I move that Bill 48 be read a second time.

MR. SPEAKER: It is moved and seconded that Bill 48, An Act To Amend The Loan And Guarantee Act, 1957, be now read a second time.

Is it the pleasure of the House to adopt the motion that Bill 48 be now read a second time?

All those in favour, ‘aye'.

SOME HON. MEMBERS: Aye.

MR. SPEAKER: All those against, ‘nay'.

Carried.

CLERK: A bill, An Act To Amend The Loan And Guarantee Act, 1957. (Bill 48)

MR. SPEAKER: The hon. the Government House Leader.

MR. SULLIVAN: Thank you, Mr. Speaker.

I move that Bill 48 be read a third time.

MR. SPEAKER: It is moved and seconded that Bill 48, An Act To Amend The Loan And Guarantee Act, 1957, be now read a third time.

Is it the pleasure of the House to adopt the motion that Bill 48 be read a third time?

All those in favour, ‘aye'.

SOME HON. MEMBERS: Aye.

MR. SPEAKER: All those against, ‘nay'.

The motion is carried.

CLERK: A bill, An Act To Amend The Loan And Guarantee Act, 1957. (Bill 48)

MR. SPEAKER: Bill 48, An Act To Amend The Loan And Guarantee Act, 1957, has now been read a third time and it is ordered that the bill do pass and its title be as on the Order Paper.

On motion, a bill, "An Act To Amend The Loan And Guarantee Act, 1957," read a first, second and third time, ordered passed and its title be as on the Order Paper. (Bill 48)

MR. SPEAKER: The hon. the Government House Leader.

MR. SULLIVAN: Thank you, Mr. Speaker.

There has been an agreement reached with the Opposition, the Official Opposition and the Leader of the New Democratic Party, that on Thursday the Official Opposition have asked that the House not sit, to be able to respect their right to be able to attend a national convention. Hopefully, we can straighten out that national party there and straighten up the mess that is there in Ottawa. We wish them well in that endeavour.

MR. JOYCE: (Inaudible) is going to be campaigning before the next election.

MR. SULLIVAN: That is even more so. They should be guaranteed a victory, I will say to the member, then. They should be guaranteed a victory.

Mr.
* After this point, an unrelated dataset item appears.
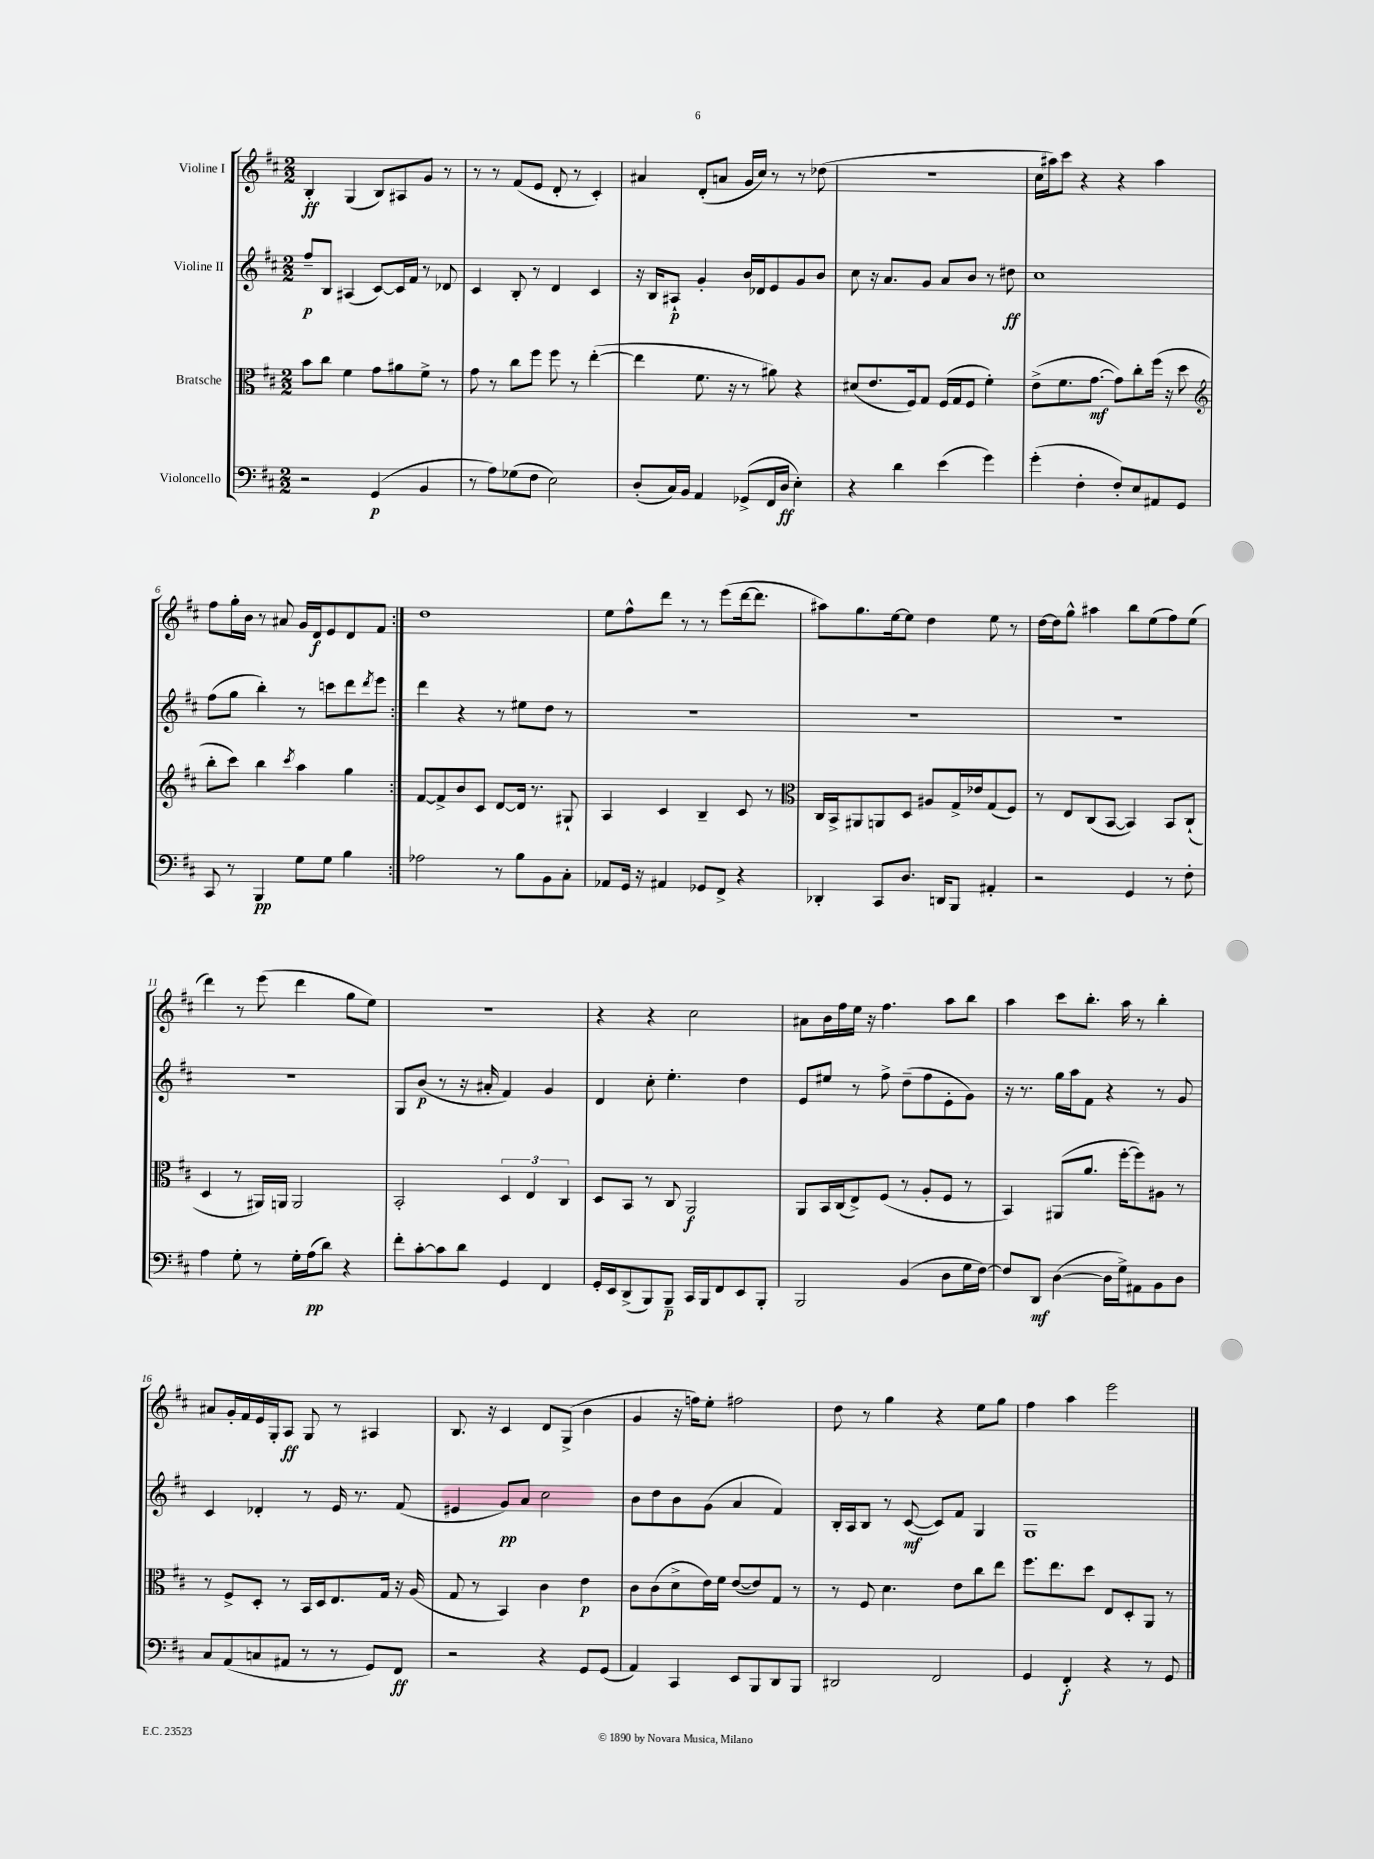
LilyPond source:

Speaker, it was further agreed that on tomorrow, Wednesday, instead of Private Members' Day, we would do regular government business. The House would reconvene at 2:00 p.m., on the normal time for Wednesday.

Just to give a little heads-up, where it is, I guess, a different than normal course, we will bring for debate tomorrow Bill 51, An Act To Amend The Securities Act No. 2. Also, we will debate the resolution introduced by my friend, the Minister of Justice, today dealing with the Newfoundland and Labrador Provincial Court Judges' Salary and Benefits Tribunal, so we can deal with these tomorrow.
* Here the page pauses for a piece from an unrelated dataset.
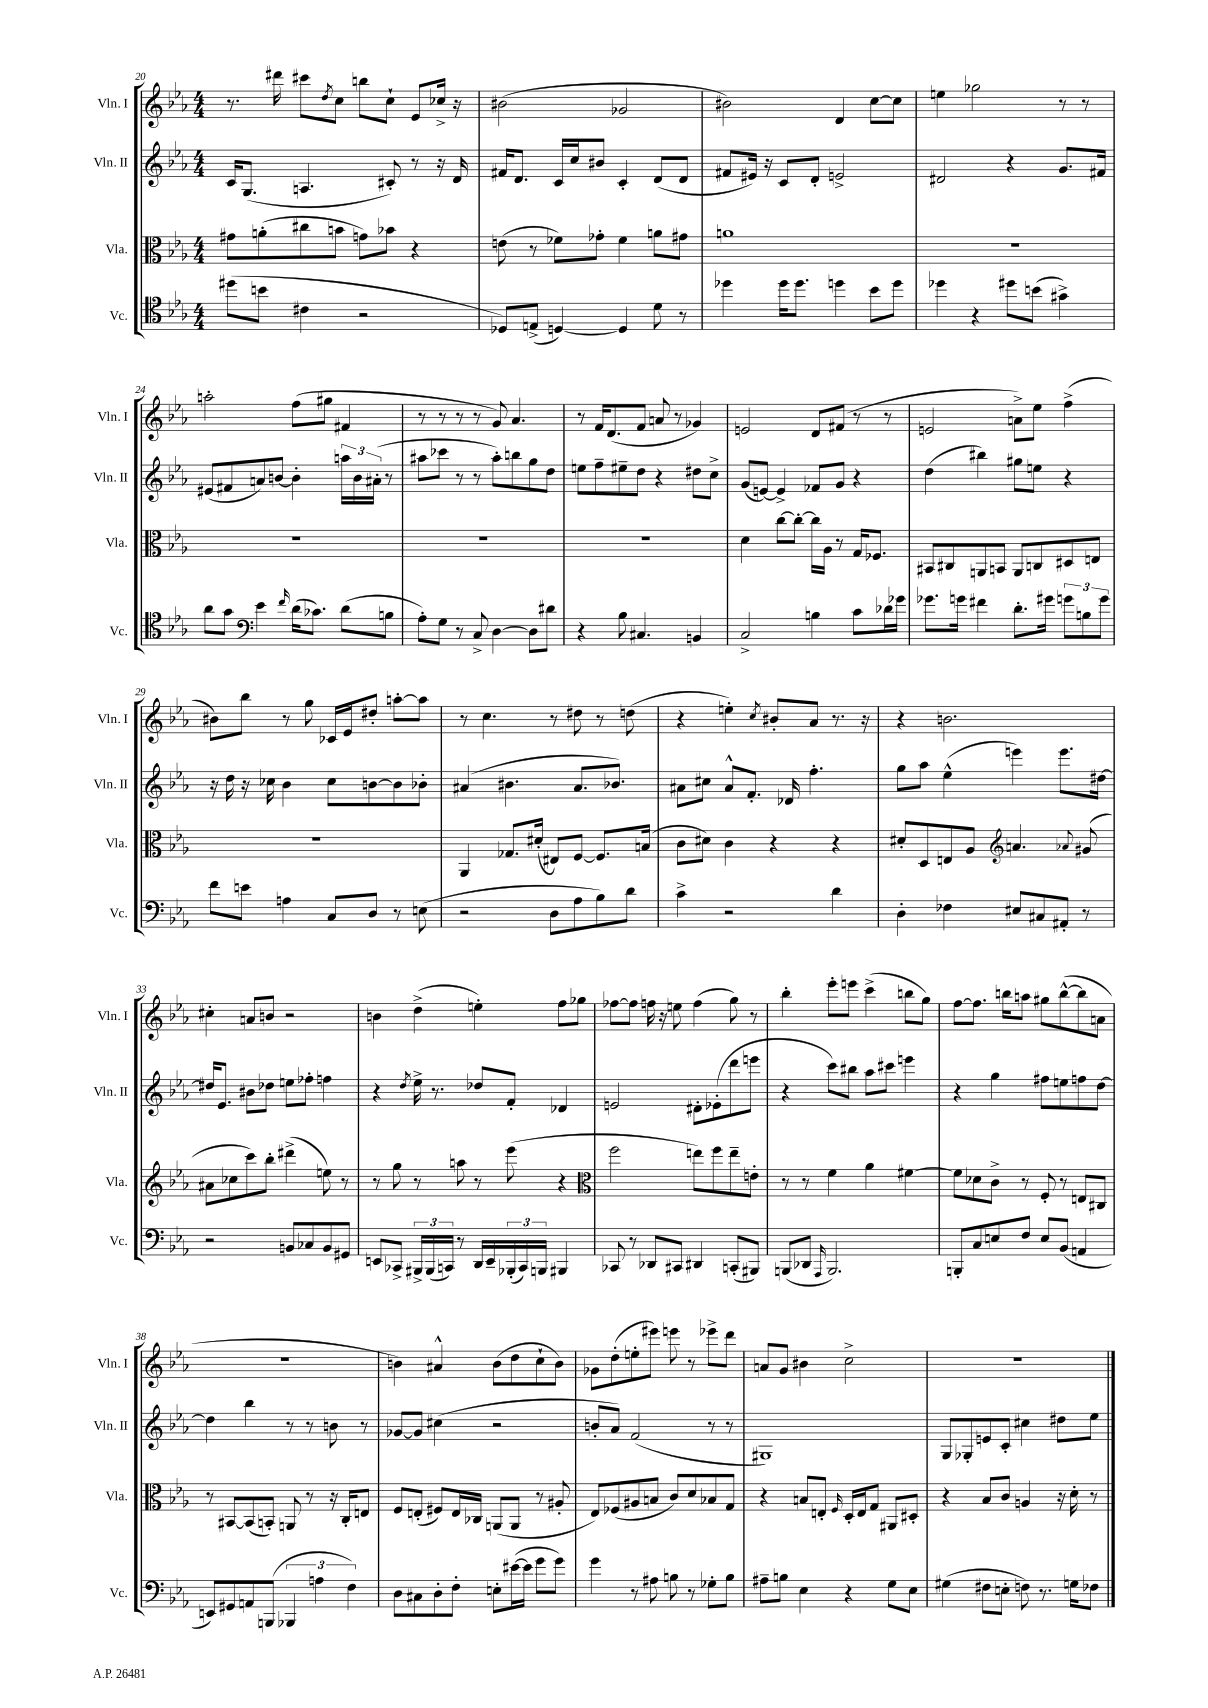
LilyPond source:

With that, Mr. Speaker, I move that the House do now adjourn.

MR. SPEAKER: It is moved and seconded that this House do now adjourn until tomorrow, Wednesday, November 29, at 2:00 o'clock in the afternoon.

All those in favour, ‘aye'.

SOME HON. MEMBERS: Aye.

MR. SPEAKER: All those against, ‘nay'.

The motion is carried and this House now stands adjourned until tomorrow, November 29, at 2:00 o'clock in the afternoon.

On motion, the House at its rising adjourned until tomorrow, Wednesday, at 2:00 p.m.